Objetivo 1: Na entrevista sobre a floresta portuguesa, que percentagem do território nacional ocupa a floresta?
Objetivo 2: Reescreva o trecho da entrevista sobre a floresta portuguesa desde "O olhar para" até "nossa área florestal.", inclusive, trocando "incêndios" por "fogos".

Excerto do texto:
“Existe necessidade de optar por uma estratégia nacional assente num modelo de gestão do património florestal”

Entrevista a Pedro Ramos, presidente da Associação Nacional de Empresas Florestais, Agrícolas e do Ambiente (ANEFA).A floresta portuguesa ocupa 36% do território nacional e por isso assume particular importância para o tecido produtivo nacional. Contudo, de uma forma consciente, tem de existir um equilíbrio entre as funções de produção e as funções de proteção da floresta. A floresta de produção é um negócio e como negócio gere-se pelo princípio da máxima rentabilidade – produção máxima na menor área possível. A floresta de proteção ou de conservação tem objetivos completamente diferentes e assenta sobretudo na proteção dos ecossistemas. O objetivo é criar um equilíbrio na ocupação do espaço florestal em que ambas as florestas possam coexistir.

Difícil? Sim. Impossível? Não.

É desta forma que o presidente da direção da ANEFA, Pedro Ramos, olha para a floresta. Assumindo ao mesmo tempo, que com a presença das alterações climáticas o setor florestal pode assumir um papel de grande importância já que a floresta se assume como um dos principais sumidouros de carbono e possivelmente aquele que se torna mais acessível do ponto de vista prático.

Como olha hoje para a floresta portuguesa?

O olhar para a floresta portuguesa tem de ser sempre um olhar de esperança.

Após os incêndios de 2017 criou-se a ideia, junto da sociedade civil, que o que aconteceu estava relacionado apenas com o tipo de floresta que possuímos e a ausência de limpeza da mesma. Criticou-se a gestão florestal existente e dramatizou-se para se poder justificar a estratégia que se seguiu.

Para quem trabalha na floresta há vários anos, o que aconteceu foi apenas o culminar de uma situação para a qual contribuíram diferentes fatores, uns controláveis e outros não controláveis. Nos não controláveis estão obviamente as alterações climáticas e as condições climatéricas que se observaram naqueles dias. Nos possíveis de controlo está uma economia florestal degradada, assente num número reduzido de indústrias e consequentemente num número reduzido de espécies que ocupam a nossa área florestal.

Material extraído:
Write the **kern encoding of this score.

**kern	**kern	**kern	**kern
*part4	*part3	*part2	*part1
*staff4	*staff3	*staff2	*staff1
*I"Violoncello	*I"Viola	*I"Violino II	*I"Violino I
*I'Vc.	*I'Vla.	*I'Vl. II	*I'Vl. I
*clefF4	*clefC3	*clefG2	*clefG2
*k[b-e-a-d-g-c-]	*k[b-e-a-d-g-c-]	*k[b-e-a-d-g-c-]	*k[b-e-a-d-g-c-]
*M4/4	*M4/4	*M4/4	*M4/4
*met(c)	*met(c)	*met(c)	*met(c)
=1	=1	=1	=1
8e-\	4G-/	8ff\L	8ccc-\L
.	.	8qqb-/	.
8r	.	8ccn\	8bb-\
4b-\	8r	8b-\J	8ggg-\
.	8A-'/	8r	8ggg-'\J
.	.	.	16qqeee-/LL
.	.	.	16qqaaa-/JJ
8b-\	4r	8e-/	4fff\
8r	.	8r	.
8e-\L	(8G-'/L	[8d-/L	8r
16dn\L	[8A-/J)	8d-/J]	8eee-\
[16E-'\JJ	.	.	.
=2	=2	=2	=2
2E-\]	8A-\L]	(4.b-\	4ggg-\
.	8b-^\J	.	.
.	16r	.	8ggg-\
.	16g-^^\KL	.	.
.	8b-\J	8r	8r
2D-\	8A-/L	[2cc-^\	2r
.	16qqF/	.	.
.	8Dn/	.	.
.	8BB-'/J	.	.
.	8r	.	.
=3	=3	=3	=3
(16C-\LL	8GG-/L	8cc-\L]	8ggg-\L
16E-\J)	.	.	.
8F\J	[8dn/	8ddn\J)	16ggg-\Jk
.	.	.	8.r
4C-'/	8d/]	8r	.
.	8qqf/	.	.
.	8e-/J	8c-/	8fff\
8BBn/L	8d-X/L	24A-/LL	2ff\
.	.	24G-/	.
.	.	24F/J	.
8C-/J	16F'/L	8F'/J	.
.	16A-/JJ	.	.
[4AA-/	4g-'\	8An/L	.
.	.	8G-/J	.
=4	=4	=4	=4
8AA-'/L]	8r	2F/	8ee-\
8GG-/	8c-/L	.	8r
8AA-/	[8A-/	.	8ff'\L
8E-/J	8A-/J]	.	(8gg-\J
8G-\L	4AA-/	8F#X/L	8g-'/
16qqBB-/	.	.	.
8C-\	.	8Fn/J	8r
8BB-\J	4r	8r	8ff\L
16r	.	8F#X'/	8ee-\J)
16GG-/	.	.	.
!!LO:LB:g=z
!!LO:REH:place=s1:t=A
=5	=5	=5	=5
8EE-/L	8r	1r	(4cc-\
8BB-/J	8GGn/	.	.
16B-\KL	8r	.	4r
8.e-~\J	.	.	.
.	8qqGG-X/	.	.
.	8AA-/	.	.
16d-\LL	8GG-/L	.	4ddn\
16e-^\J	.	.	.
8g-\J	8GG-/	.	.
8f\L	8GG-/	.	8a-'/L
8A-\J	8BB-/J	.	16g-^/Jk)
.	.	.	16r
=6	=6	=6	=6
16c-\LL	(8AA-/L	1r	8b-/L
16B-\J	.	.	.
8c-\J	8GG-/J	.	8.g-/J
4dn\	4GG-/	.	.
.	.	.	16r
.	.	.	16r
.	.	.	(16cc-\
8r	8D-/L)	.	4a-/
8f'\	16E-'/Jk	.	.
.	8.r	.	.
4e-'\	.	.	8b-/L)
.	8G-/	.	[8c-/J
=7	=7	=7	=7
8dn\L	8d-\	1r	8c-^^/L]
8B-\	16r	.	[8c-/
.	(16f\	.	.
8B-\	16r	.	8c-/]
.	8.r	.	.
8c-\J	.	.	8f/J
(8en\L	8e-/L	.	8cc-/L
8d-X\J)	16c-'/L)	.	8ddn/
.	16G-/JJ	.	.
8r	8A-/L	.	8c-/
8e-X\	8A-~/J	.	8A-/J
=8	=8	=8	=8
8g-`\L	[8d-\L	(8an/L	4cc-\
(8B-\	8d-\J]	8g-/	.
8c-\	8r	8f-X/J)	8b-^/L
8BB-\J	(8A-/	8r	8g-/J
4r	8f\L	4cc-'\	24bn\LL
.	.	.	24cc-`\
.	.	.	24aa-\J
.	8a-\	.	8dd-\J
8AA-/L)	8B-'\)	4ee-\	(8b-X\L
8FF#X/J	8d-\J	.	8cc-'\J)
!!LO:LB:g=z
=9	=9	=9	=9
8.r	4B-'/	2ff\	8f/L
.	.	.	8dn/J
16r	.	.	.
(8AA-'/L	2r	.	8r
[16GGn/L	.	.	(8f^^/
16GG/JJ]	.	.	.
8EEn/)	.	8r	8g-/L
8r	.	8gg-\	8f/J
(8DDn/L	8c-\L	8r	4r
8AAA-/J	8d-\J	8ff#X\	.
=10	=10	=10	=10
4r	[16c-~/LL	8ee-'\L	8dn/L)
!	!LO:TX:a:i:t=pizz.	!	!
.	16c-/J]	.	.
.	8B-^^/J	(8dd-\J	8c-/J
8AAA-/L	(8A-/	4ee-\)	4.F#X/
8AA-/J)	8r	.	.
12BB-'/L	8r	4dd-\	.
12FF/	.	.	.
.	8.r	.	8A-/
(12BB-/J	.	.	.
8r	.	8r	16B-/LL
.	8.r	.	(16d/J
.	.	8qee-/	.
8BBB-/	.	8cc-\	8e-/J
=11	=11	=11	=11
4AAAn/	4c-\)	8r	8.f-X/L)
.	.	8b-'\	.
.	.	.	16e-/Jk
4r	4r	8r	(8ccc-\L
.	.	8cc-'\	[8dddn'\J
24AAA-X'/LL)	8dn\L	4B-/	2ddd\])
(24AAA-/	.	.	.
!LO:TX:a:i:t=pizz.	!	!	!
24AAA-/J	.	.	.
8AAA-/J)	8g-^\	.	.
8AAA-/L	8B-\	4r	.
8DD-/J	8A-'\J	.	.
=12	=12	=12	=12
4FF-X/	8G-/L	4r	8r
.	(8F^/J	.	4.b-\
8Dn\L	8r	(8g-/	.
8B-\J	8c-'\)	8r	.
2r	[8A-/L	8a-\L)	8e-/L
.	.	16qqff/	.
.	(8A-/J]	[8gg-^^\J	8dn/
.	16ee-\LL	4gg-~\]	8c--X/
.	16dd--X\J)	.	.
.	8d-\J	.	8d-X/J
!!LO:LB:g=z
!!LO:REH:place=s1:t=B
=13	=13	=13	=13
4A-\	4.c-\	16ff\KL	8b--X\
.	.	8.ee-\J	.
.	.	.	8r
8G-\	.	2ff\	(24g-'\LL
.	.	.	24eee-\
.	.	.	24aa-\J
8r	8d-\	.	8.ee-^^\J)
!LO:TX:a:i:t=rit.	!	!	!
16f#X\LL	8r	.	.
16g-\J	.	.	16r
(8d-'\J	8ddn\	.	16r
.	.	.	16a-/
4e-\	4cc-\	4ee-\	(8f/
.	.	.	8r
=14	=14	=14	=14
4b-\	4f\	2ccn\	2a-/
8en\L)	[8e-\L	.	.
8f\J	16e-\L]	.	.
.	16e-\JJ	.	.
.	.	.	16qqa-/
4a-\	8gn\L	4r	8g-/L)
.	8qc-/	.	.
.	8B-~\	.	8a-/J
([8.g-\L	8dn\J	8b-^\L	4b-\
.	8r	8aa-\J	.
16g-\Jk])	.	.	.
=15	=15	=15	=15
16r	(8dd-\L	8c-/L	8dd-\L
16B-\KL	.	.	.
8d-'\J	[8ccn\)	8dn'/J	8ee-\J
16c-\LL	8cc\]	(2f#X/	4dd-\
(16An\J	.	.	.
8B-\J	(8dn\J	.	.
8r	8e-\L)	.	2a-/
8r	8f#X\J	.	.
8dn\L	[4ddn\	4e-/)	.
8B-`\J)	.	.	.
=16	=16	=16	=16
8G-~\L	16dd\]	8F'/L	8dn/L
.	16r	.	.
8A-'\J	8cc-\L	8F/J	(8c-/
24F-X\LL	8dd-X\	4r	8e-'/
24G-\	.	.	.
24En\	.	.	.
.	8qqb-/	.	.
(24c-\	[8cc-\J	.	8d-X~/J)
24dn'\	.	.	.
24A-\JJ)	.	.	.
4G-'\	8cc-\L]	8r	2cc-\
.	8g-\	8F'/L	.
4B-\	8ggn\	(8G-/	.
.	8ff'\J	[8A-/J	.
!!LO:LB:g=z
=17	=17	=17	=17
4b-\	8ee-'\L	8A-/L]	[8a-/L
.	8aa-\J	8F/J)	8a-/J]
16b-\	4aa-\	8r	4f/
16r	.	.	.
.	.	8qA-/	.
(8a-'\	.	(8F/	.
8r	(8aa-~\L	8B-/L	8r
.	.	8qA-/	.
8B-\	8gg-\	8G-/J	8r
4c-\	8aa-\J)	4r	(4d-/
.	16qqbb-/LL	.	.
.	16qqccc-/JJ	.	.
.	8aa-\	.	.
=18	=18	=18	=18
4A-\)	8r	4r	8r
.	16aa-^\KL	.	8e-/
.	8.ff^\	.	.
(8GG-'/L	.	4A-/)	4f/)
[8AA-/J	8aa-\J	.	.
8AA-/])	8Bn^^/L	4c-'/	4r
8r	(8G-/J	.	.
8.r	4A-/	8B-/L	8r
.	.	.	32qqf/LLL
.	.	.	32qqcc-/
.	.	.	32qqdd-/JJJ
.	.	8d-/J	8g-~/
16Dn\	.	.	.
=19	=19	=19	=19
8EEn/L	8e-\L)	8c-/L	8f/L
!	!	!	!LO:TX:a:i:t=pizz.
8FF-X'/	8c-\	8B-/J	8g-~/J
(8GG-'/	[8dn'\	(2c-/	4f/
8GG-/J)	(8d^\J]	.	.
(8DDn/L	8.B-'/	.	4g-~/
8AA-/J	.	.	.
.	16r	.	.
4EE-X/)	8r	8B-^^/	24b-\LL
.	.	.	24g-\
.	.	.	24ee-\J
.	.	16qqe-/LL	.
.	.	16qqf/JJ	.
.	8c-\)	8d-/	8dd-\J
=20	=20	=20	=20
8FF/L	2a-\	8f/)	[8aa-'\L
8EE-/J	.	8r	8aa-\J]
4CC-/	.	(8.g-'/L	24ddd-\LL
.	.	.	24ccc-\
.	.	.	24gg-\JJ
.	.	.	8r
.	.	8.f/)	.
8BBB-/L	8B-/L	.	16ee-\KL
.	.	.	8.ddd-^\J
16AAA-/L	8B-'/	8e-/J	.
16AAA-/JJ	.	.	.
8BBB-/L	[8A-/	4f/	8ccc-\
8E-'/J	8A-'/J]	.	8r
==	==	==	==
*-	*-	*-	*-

Resposta escrita 1: 36% do território nacional.

Resposta escrita 2:
O olhar para a floresta portuguesa tem de ser sempre um olhar de esperança.

Após os fogos de 2017 criou-se a ideia, junto da sociedade civil, que o que aconteceu estava relacionado apenas com o tipo de floresta que possuímos e a ausência de limpeza da mesma. Criticou-se a gestão florestal existente e dramatizou-se para se poder justificar a estratégia que se seguiu.

Para quem trabalha na floresta há vários anos, o que aconteceu foi apenas o culminar de uma situação para a qual contribuíram diferentes fatores, uns controláveis e outros não controláveis. Nos não controláveis estão obviamente as alterações climáticas e as condições climatéricas que se observaram naqueles dias. Nos possíveis de controlo está uma economia florestal degradada, assente num número reduzido de indústrias e consequentemente num número reduzido de espécies que ocupam a nossa área florestal.